Mensajes interesantes, pero…

Llama la atención que Henri Falcón y sus voceros, a veces no se limitan a repetir las consignas de siempre, las platitudes de siempre, sino que hacen algunos planteamientos no solo razonables, sino necesarios. Sobre todo en relación con la reconstrucción de Pdvsa y la privatización de muchas empresas, prácticamente aniquiladas. Eso se concede. Pero el drama central es que todo ello se inscribe en el concepto de una “campaña competitiva”, que aunque deseable, no es posible bajo la égida de la hegemonía roja. Ignoro si Falcón cree en esos planteamientos, pero al menos los proclama.

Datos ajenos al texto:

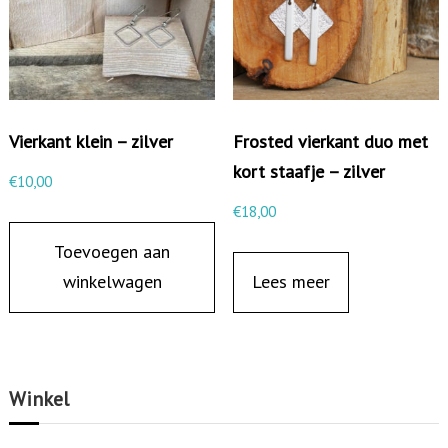
e
n
r
u
Vierkant klein – zilver
Frosted vierkant duo met
i
kort staafje – zilver
t
€
10,00
e
€
18,00
n
Toevoegen aan
t
winkelwagen
Lees meer
r
a
p
e
Winkel
z
i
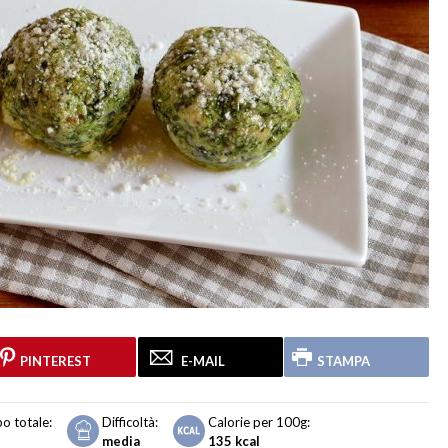
PINTEREST
E-MAIL
STAMPA
o totale:
Difficoltà:
Calorie per 100g:
media
135
kcal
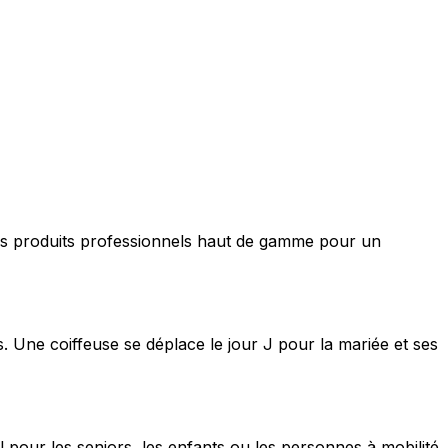
nt des produits professionnels haut de gamme pour un
s. Une coiffeuse se déplace le jour J pour la mariée et ses
 pour les seniors, les enfants ou les personnes à mobilité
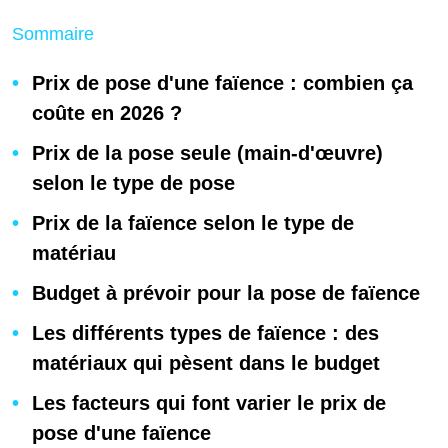
Sommaire
Prix de pose d'une faïence : combien ça
coûte en 2026 ?
Prix de la pose seule (main-d'œuvre)
selon le type de pose
Prix de la faïence selon le type de
matériau
Budget à prévoir pour la pose de faïence
Les différents types de faïence : des
matériaux qui pèsent dans le budget
Les facteurs qui font varier le prix de
pose d'une faïence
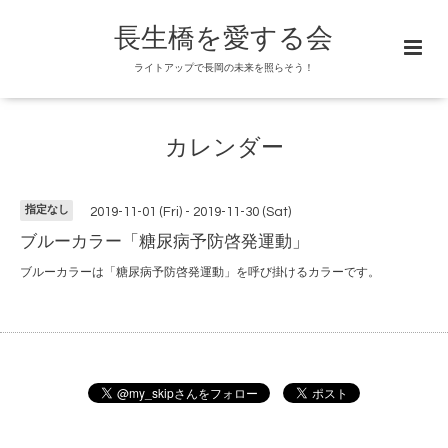
長生橋を愛する会
ライトアップで長岡の未来を照らそう！
カレンダー
指定なし
2019-11-01 (Fri) - 2019-11-30 (Sat)
ブルーカラー「糖尿病予防啓発運動」
ブルーカラーは「糖尿病予防啓発運動」を呼び掛けるカラーです。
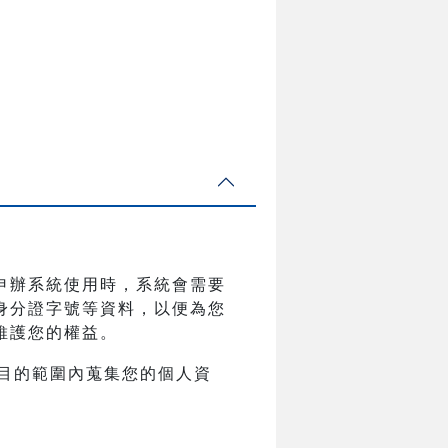
申辦系統使用時，系統會需要
身分證字號等資料，以便為您
維護您的權益。
目的範圍內蒐集您的個人資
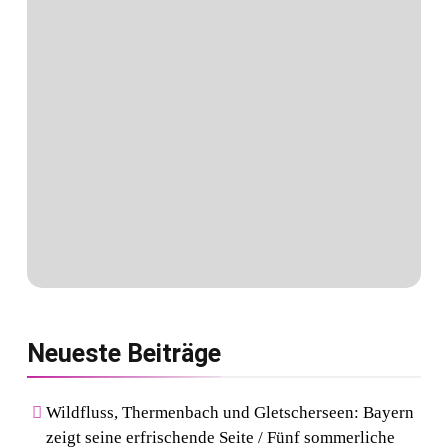
Neueste
Beiträge
Wildfluss, Thermenbach und Gletscherseen: Bayern
zeigt seine erfrischende Seite / Fünf sommerliche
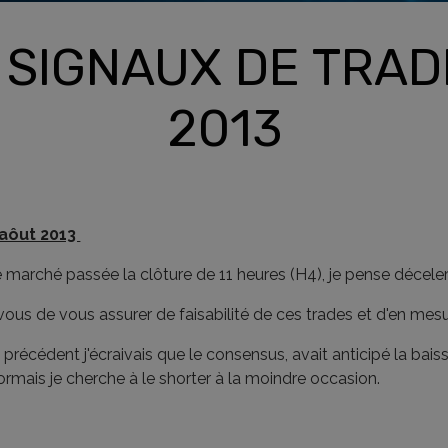
 SIGNAUX DE TRADI
2013
 aôut 2013
 marché passée la clôture de 11 heures (H4), je pense déceler 
 vous de vous assurer de faisabilité de ces trades et d'en mesu
t précédent j'écraivais que le consensus, avait anticipé la baisse
sormais je cherche à le shorter à la moindre occasion.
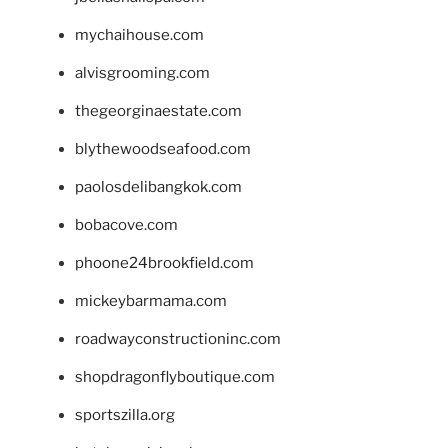
mychaihouse.com
alvisgrooming.com
thegeorginaestate.com
blythewoodseafood.com
paolosdelibangkok.com
bobacove.com
phoone24brookfield.com
mickeybarmama.com
roadwayconstructioninc.com
shopdragonflyboutique.com
sportszilla.org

Maduro estará encantado. Dirá que hay otra candidatura, con mensajes y ofertas distintas a las suyas, y ello significa, también dirá, que en Venezuela la democracia está viva, cuando bien se sabe que está muerta, y las apariencias que todavía quedan son como zombies de ultratumba. Sí, hay mensajes interesantes, pero el contexto es absurdo para la causa de la democratización venezolana.

La reclamación del Esequibo

No es verdad que la justa reclamación territorial haya sido olvidada por negligencia de la hegemonía roja. No. Es mucho peor. Ha sido olvidada de forma deliberada, dolosa y dañina para los intereses en Venezuela. El predecesor de Maduro dijo en visita oficial a Guyana que había que “erradicar” ese tema de las relaciones entre Caracas y Georgetown. Al lado de él, estaba aplaudiendo su canciller, el señor Maduro. Y eso fue lo que hizo la hegemonía: erradicar el tema de la reclamación del Esequibo durante largos años. Los guyaneses, por cierto, aprovecharon todo lo que pudieron…

Ya convertido en sucesor, Maduro quiso ocuparse del “tema erradicado”. La respuesta de Guyana ha sido plantear el asunto en la Corte Internacional de Justicia. Supongo que uno de sus argumentos principales será la posición asumida por el predecesor en la referida visita a Georgetown. Todo un desastre, que tuvo por fundamento el tratar de “amarrar” los votos de los países angloparlantes del Caribe en los escenarios internacionales.

Pena ajena

Hay figuras políticas que cambian de posición a cambio de alguna publicidad que haga las veces de una “fe de vida”. Es una lástima. Lo que suelen conseguir, además de alguno que otro titular, es, en el mejor de los casos, conmiseración.

Dan pena ajena, como reza la conocida expresión. Sobre todo cuando los cambiazos se tratan de disimular con un halo de consistencia. Sinceramente, pena ajena.

El trabajo de Greg Burke

La gran mayoría de los grandes medios que cubren al Vaticano, están como “caimán en boca de caño”, para difundir los mensajes del Papa acorde con sus propios intereses ideológicos, o acorde con el propósito de crear conflictos al interior de la Iglesia católica. Habría que ser muy ingenuo para no saberlo. El director de la oficina de Prensa y portavoz del Vaticano, el periodista estadounidense Greg Burke, no tiene nada de ingenuo, y en cambio sí tiene una amplia experiencia en la lucha contra la cobertura sesgada de los grandes medios hacia el papado.

A veces, el papa Francisco no lo ayuda mucho. Su estilo informal y franco en muchas de sus comunicaciones, es propicio para ser interpretado de una manera equivocada; esto es, dándole un sentido distinto al que pretendía el mensajero. Por eso, con mucha frecuencia, Burke tiene que redactar aclaratorias o expresarlas él mismo, y todo ello, visto de manera acumulada, no esclarece sino que puede confundir, aún más. Uno de los trabajos periodísticos más exigentes del mundo es el que desempeña Greg Burke.